With a functioning joint venture in China, the next frontier for new business is South Korea, says Desmond Ng, head of Asian institutional business at JF Asset Management. The firm is weighing the pros and cons of setting up a wholly owned investment trust management company (ITMC), or entering a joint venture. Ng hopes to have an active onshore presence established in 2006.
"We see Korean institutional and retail investors are becoming more receptive to products other than domestic money market and bond funds," Ng says. "And the government is pursuing the goal of making Korea an investment funds hub, so it is deregulating and helping improve transparency."

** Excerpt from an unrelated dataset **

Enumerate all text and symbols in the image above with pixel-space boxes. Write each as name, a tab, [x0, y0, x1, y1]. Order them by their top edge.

In addition, with a new corporate pensions law passed in December and waiting to be implemented, JF thinks there may be a way to leverage its regional expertise in retirement schemes.
As reported in the April/May edition of AsianInvestor magazine, retail investors have flocked toward international equities exposures, often via funds of funds, and increasingly making regular monthly allocations rather than lump sum bets. Fund of funds assets have grown from practically zero to W4 trillion, while regular savings plans now account for W1.3 trillion of business, up from W300 billion a year ago.

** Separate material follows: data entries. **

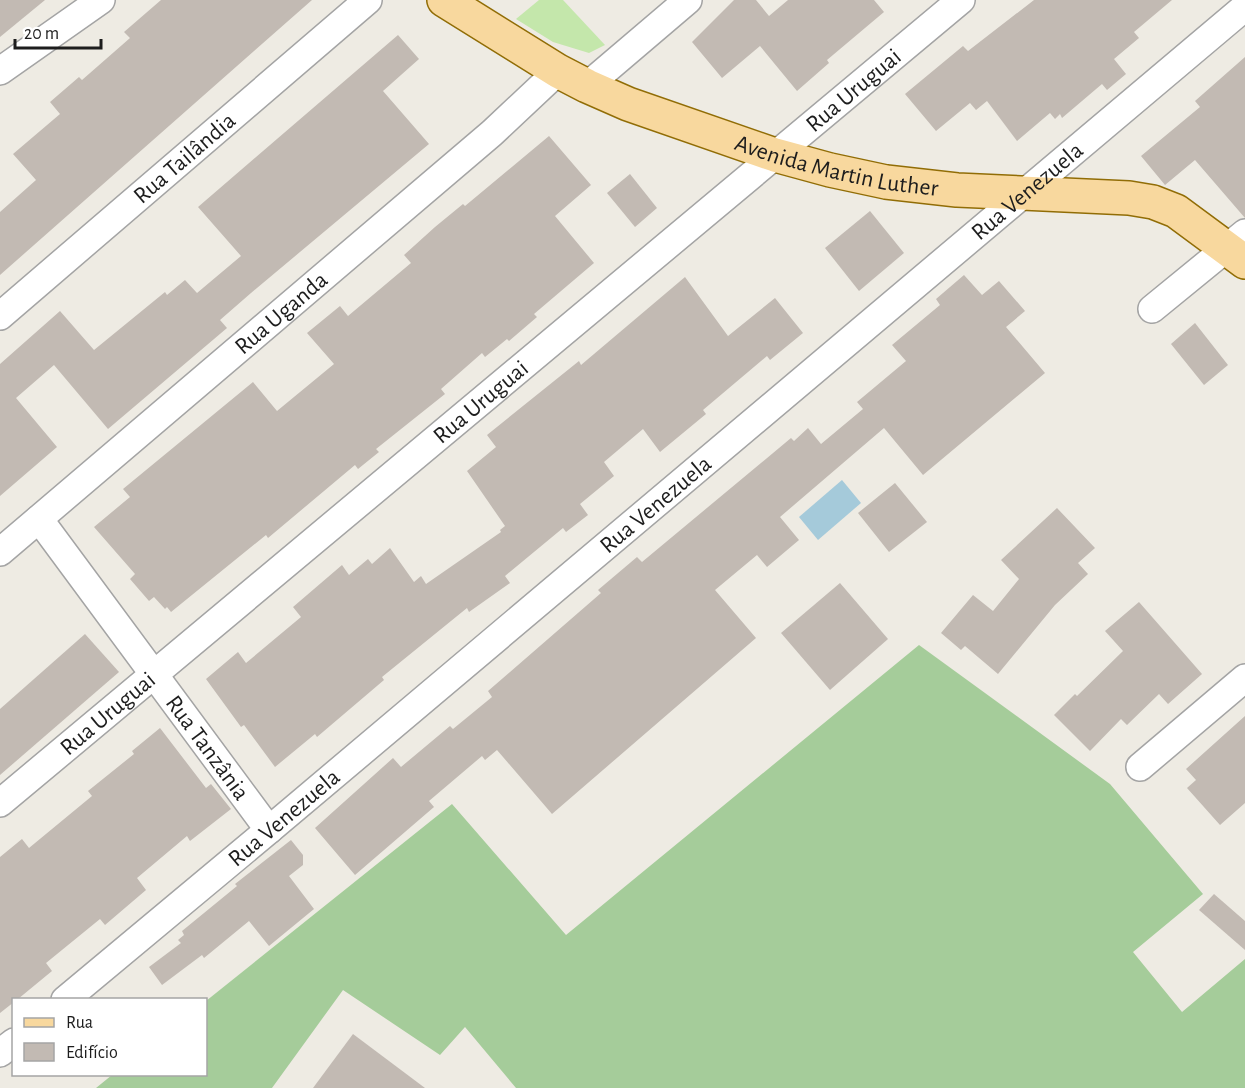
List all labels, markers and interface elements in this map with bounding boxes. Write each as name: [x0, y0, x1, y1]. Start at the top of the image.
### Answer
scale bar: [15, 12, 100, 50]
text: 20 m: [24, 25, 59, 43]
street label: Rua Uruguai: [802, 44, 906, 137]
street label: Rua Tailândia: [129, 108, 241, 209]
street label: Avenida Martin Luther: [732, 131, 940, 201]
street label: Rua Venezuela: [967, 138, 1088, 245]
street label: Rua Uganda: [231, 268, 333, 359]
street label: Rua Uruguai: [429, 356, 533, 449]
street label: Rua Venezuela: [596, 451, 716, 558]
street label: Rua Uruguai: [56, 668, 160, 760]
street label: Rua Tanzânia: [161, 691, 253, 805]
street label: Rua Venezuela: [224, 765, 345, 872]
legend: [12, 998, 207, 1076]
text: Rua: [66, 1014, 93, 1032]
text: Edifício: [66, 1044, 118, 1062]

Many international money management companies have taken advantage of recent liberalization allowing for funds of funds. This has proven to be an easy way for Koreans to access a diverse range of international investments, Ng says.
Although the idea of wholly owning an investment management license is appealing, JF has also participated in JVs around the region. In Hong Kong it has partnered with AIA as a master trust for MPF business, and in China it has a JV with the investment arm of the city of Shanghai, Shanghai International Trust and Investment Corporation (Sitico).
The Chinese JV now has an equity and money market fund available.
Another major initiative for JF this year is promoting absolute-return and other non-traditional products to Hong Kong institutions. The Hong Kong market is fairly static, with few big mandates on the block, but most assets remain in the traditional space, such as global balanced and Asian equity funds. JF thinks that, along with its parent JPMorgan, it has a product range that can give Hong Kong clients more diversity.
Although more Hong Kong institutions are looking at alternative investments, Ng says they tend to be sceptical about how to protect their downside risk in a mandate that doesn't follow a benchmark. "We need to do a lot of work in investor education," he says. Hong Kong institutions seem most interested in multi-strategy hedge funds, which can diversify risk, and JF is developing products to meet this perceived demand.
The firm sources around $11 billion from clients in Asia ex-Japan and manages over $30 billion in Asia ex-Japan investments.